:: Passage for review
Go further in a similar idea to Augustine's by reading Pope Francis' consideration of the Third Commandment: Keep holy the Sabbath Day.

Rest, as God commands it for us, is the "moment of contemplation, it is the moment of praise, not escape. It is the time for looking at reality and saying: How beautiful life is!"

Read more here.

A word from an Augustinian pope

This summer carries a particular resonance for those who read Augustine seriously, because the pope who has just finished his first year in office is himself a son of St. Augustine — a member of the Order of St. Augustine before his election, formed in the same tradition of inwardness, contemplation, and the restless heart seeking rest.

In his first encyclical, Magnifica Humanitas, issued in May, Leo XIV wrote that “in the era of artificial intelligence, when human dignity is threatened by new forms of dehumanization, ours is the pressing duty to remain profoundly human.” Under this light, the document can be read as a defense of everything that otium sanctum protects: interiority, attention, the irreplaceable texture of a human life that cannot be automated or accelerated.
::::
:: Provided data
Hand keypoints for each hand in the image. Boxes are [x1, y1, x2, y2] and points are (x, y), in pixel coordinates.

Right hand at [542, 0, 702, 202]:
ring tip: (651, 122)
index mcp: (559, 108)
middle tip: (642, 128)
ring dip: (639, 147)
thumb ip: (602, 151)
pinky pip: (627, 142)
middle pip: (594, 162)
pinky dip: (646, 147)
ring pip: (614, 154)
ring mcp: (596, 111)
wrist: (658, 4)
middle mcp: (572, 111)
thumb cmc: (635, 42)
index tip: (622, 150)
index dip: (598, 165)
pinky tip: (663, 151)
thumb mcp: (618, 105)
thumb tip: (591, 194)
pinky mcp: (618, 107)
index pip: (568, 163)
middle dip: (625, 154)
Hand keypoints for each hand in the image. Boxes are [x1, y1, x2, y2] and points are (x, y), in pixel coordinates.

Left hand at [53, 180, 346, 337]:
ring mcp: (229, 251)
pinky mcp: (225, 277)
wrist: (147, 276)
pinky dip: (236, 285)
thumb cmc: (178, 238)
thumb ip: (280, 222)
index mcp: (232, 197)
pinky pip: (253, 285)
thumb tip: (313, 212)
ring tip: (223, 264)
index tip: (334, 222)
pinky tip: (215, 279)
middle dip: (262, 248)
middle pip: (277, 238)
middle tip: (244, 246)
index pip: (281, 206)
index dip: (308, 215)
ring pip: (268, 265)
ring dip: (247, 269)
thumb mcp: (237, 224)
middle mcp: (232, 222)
::::
:: Provided data
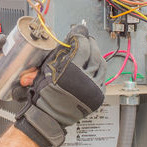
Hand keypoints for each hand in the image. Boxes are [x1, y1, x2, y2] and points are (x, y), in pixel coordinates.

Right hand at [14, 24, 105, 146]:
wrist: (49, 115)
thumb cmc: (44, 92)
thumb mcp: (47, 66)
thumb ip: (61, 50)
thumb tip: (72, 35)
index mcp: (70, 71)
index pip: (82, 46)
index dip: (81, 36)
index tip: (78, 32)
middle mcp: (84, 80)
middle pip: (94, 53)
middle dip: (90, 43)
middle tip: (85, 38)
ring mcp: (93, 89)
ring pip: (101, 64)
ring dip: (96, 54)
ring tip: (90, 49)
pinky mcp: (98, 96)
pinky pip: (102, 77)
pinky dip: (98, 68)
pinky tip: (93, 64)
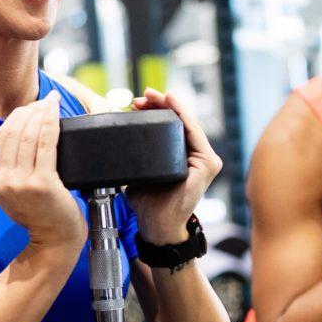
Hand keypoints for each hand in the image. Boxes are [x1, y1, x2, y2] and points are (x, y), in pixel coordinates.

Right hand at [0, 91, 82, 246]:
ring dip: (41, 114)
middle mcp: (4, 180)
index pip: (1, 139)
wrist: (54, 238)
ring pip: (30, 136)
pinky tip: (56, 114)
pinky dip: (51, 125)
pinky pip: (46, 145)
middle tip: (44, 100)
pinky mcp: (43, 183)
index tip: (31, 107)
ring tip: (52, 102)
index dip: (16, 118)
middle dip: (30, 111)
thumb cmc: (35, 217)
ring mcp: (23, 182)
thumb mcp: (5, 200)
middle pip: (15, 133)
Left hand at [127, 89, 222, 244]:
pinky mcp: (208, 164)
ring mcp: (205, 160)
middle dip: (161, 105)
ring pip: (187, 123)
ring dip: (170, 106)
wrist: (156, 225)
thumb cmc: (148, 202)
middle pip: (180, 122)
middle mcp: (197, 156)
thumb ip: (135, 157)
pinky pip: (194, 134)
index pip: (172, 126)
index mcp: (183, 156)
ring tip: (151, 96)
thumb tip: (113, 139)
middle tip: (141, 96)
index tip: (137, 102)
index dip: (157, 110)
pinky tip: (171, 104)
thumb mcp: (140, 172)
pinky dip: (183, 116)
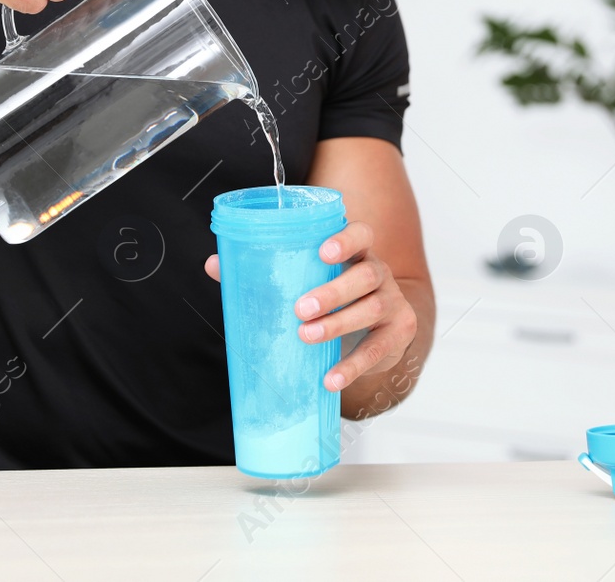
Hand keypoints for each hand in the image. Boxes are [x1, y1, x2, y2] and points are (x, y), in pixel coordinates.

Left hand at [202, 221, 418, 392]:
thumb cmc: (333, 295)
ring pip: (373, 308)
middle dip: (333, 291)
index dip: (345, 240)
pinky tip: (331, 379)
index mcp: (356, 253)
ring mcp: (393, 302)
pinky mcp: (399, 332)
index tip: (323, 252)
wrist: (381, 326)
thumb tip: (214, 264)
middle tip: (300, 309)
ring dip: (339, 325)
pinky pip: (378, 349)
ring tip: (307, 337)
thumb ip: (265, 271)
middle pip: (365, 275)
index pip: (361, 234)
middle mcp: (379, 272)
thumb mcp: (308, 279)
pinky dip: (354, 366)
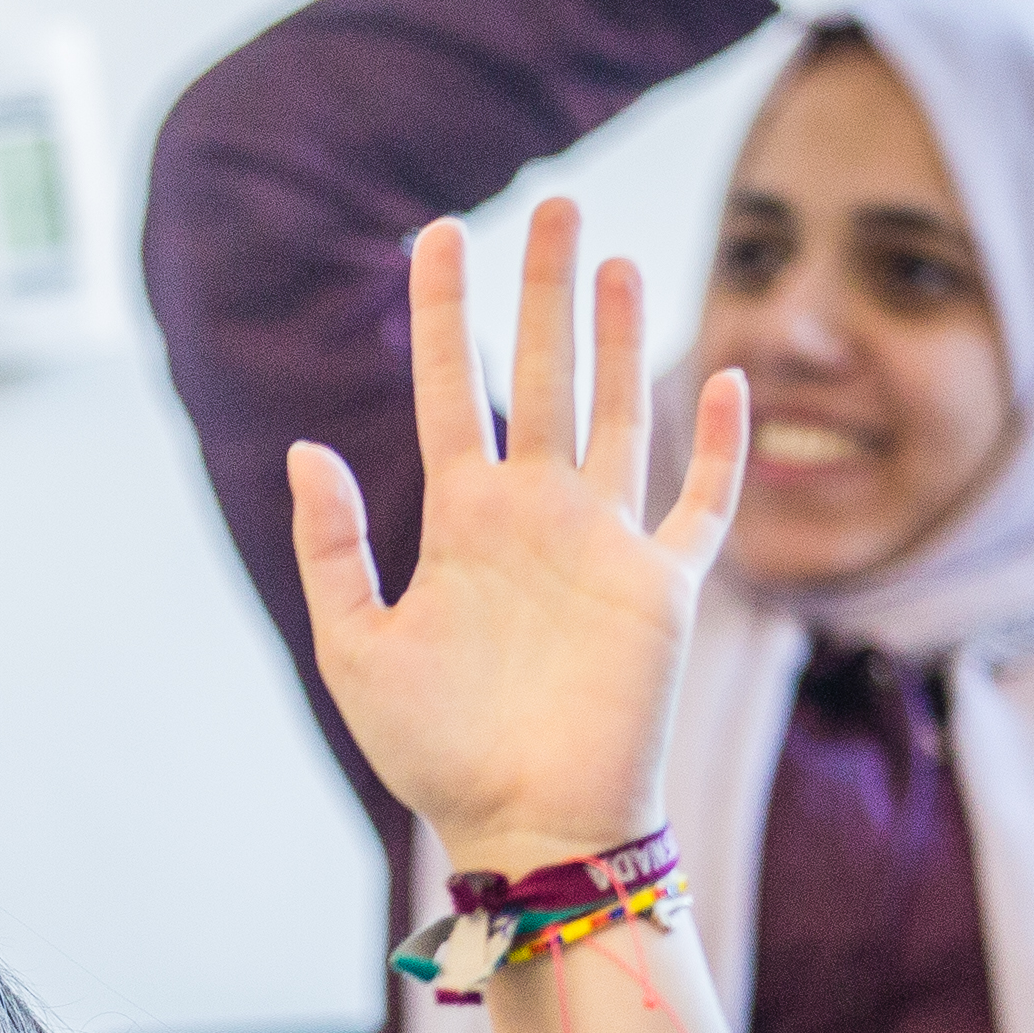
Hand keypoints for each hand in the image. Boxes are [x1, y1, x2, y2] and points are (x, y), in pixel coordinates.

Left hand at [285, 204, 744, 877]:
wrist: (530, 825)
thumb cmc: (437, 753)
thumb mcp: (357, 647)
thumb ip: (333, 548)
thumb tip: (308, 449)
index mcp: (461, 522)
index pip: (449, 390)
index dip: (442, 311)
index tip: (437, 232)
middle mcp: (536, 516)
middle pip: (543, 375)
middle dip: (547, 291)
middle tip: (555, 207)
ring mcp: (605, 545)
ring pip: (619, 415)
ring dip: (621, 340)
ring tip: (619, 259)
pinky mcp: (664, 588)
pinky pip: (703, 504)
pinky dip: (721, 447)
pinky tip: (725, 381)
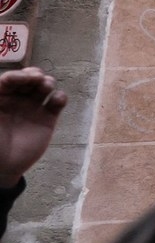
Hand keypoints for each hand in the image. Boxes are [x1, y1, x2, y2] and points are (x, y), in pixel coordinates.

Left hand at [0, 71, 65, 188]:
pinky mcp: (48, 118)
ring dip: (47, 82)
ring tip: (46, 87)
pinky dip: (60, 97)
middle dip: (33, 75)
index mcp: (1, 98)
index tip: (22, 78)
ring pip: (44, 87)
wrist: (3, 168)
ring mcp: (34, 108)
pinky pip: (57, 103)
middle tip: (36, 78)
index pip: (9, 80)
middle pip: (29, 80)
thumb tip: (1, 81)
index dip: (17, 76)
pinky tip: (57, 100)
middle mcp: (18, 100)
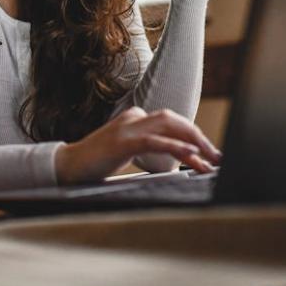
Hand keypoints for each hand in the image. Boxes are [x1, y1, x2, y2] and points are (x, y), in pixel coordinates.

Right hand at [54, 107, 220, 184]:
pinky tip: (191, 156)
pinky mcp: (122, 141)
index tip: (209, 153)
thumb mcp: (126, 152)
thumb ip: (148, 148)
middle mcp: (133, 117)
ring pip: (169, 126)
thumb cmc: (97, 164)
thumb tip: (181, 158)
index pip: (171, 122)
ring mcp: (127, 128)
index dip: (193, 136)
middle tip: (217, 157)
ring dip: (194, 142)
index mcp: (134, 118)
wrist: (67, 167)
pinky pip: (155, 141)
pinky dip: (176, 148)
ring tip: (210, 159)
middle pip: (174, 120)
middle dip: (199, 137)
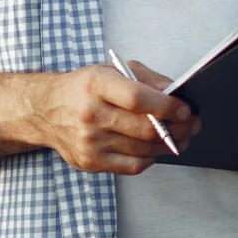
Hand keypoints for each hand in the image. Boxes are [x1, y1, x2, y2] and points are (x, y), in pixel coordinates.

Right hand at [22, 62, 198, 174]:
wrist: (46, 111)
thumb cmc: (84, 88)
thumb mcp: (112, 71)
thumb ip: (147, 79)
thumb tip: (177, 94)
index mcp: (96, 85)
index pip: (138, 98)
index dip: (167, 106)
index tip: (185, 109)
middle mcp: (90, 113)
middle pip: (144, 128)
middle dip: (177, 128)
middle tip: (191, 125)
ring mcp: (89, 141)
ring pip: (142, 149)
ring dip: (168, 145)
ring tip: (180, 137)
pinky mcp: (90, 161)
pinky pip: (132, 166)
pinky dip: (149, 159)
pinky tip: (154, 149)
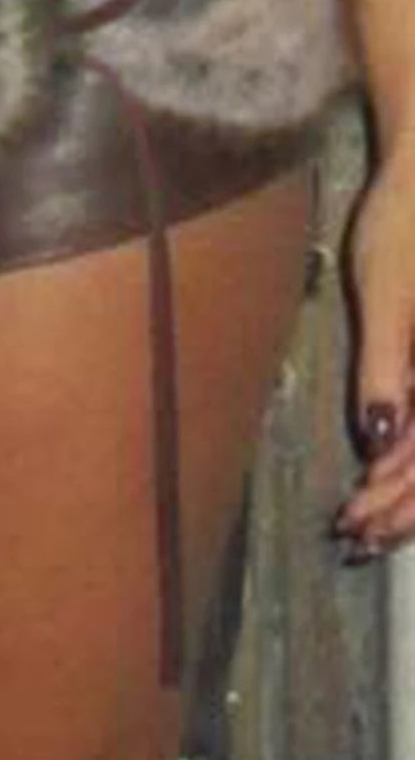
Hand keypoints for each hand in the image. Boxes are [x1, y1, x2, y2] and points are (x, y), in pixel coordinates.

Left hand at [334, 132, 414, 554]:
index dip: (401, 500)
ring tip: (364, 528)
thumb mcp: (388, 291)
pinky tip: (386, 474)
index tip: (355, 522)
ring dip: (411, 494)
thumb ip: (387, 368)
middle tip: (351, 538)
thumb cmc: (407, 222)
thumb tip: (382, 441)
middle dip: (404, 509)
::::
:: Provided data
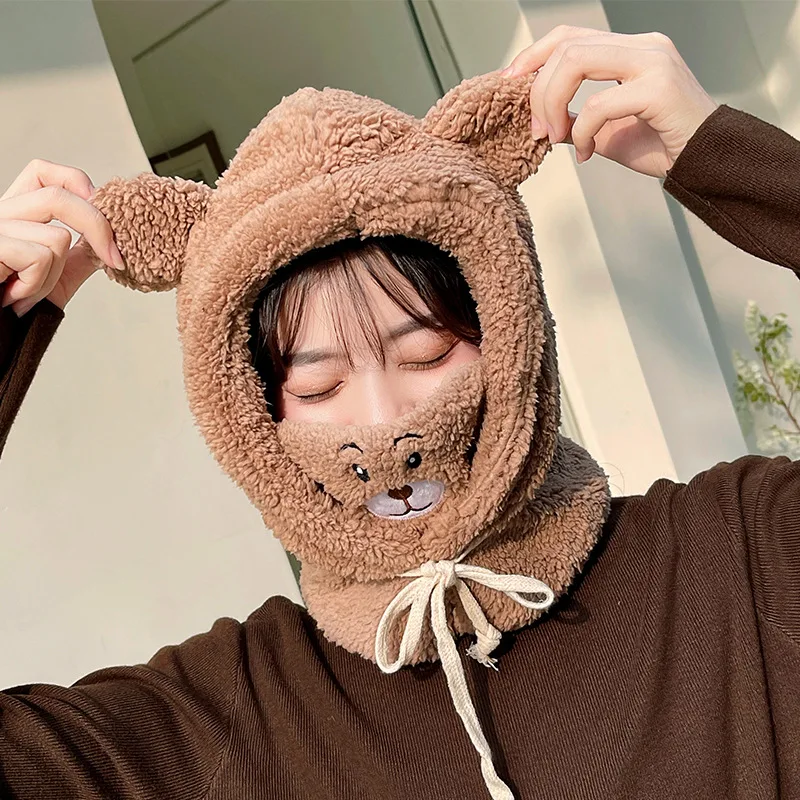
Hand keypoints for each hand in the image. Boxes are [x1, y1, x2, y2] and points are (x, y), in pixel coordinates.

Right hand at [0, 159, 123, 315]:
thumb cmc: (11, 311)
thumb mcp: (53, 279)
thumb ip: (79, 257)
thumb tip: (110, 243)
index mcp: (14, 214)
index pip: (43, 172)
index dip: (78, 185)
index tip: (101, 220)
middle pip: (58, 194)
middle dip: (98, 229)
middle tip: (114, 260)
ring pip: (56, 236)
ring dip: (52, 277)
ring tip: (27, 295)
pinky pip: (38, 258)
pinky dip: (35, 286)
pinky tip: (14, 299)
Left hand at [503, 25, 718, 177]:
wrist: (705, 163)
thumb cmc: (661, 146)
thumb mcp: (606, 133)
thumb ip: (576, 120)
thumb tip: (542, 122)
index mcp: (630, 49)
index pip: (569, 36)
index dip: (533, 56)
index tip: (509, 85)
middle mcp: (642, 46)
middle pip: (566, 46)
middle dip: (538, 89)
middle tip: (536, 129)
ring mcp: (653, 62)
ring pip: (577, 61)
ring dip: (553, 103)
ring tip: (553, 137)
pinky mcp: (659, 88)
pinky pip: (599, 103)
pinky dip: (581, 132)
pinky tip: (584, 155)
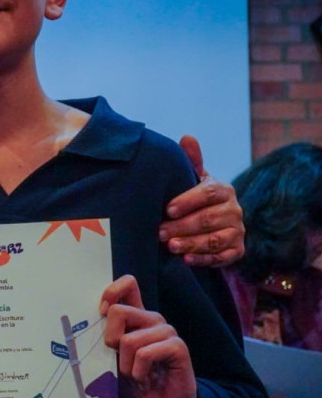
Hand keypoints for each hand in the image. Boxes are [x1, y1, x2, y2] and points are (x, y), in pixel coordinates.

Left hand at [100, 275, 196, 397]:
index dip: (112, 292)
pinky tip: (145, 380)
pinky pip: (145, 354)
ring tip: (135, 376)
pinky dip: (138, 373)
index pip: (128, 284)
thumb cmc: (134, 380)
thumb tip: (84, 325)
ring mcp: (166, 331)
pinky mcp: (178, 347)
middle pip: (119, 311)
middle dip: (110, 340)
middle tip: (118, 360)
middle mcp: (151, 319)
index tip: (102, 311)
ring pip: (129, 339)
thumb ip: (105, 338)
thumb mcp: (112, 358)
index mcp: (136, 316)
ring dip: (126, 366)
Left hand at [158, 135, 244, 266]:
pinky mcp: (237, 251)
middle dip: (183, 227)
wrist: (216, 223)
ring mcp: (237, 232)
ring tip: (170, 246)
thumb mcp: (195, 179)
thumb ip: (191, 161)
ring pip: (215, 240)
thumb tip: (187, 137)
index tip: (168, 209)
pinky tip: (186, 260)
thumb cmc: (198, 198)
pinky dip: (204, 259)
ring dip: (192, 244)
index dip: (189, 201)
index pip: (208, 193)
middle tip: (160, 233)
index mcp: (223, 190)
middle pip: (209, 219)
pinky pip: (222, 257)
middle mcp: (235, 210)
::::
• _Brief A_: In the passage on Augustine and rest, what is the title of Leo XIV's first encyclical, and in what month was it issued?
• _Brief B_: Carry on the passage on Augustine and rest, picking up right after its final sentence.
None of this material is needed here.

• _Output A_: Magnifica Humanitas, issued in May.

• _Output B_:
AI, the Pope warned, risks becoming “an instrument of domination, exclusion and death” when severed from the human values that should govern it.

The Augustinian answer to that warning is not only regulatory or political. It is also personal: recover the interior life, reclaim the silence, practice the holy leisure that keeps you human. Put the phone down this summer as a theological act, and not just some digital detox. Augustine would recognize the gesture immediately.